An interesting debate in the latest issue of
Capitalism and Society on the current status of Economics and other Social Sciences, worth reading especially for the two comments to the leading article on the theme. Unfortunately,
Jon Elster, in his “Excessive Ambitions“, otherwise a welcome (and relatively informed) outsider’s critique, does not manage to rise up to his declared ambitions of debunking the status quo / portraying “
the persistence in the economic profession and elsewhere of these useless or harmful models“, and eventually falls easy prey to his commenters:
Pierre-André Chiappori (who, very elegantly, but unmistakenly, tackles most of the points raised by Elster in his criticism of economic theory and testing its predictions) and respectively,
David Hendry (who virtually destroys Elster’s line of reasoning and conclusions on empirical modelling in Economics).
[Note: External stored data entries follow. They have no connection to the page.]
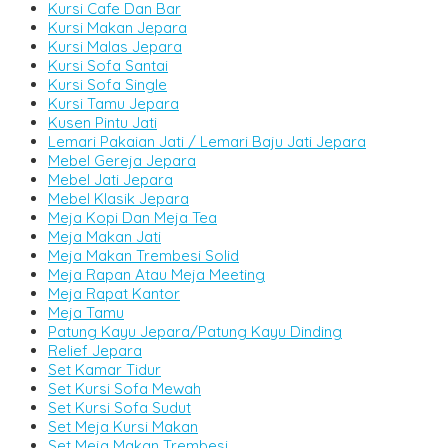
Kursi Cafe Dan Bar
Kursi Makan Jepara
Kursi Malas Jepara
Kursi Sofa Santai
Kursi Sofa Single
Kursi Tamu Jepara
Kusen Pintu Jati
Lemari Pakaian Jati / Lemari Baju Jati Jepara
Mebel Gereja Jepara
Mebel Jati Jepara
Mebel Klasik Jepara
Meja Kopi Dan Meja Tea
Meja Makan Jati
Meja Makan Trembesi Solid
Meja Rapan Atau Meja Meeting
Meja Rapat Kantor
Meja Tamu
Patung Kayu Jepara/Patung Kayu Dinding
Relief Jepara
Set Kamar Tidur
Set Kursi Sofa Mewah
Set Kursi Sofa Sudut
Set Meja Kursi Makan
Set Meja Makan Trembesi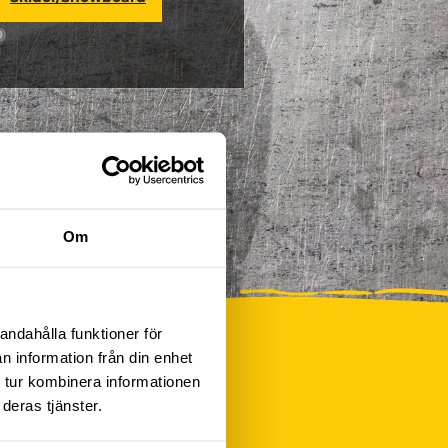
0
Om
andahålla funktioner för
n information från din enhet
 tur kombinera informationen
deras tjänster.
To add up to that, beyond the many (surprising!) fallacies that Elster commits in his scientific criticism (not even half of them acknowledged, e.g. his sole reliance on third-party sources in the discussion of the criticism to the empirics is somewhat revealed, however the very selected sample of those sources –strategy common also to his earlier sections– does not seem at all problematic to the author), what strikes me throughout his text is his often bringing up the lack of “humility” of economists (e.g., “
The competence of economists may not be in question, but their humility is“), although in reading his piece I was rather intrigued by Elster’s own absence of humility whatsoever in his strongly opinionated, though insufficiently argued, assessment… I was really hoping for something more serious.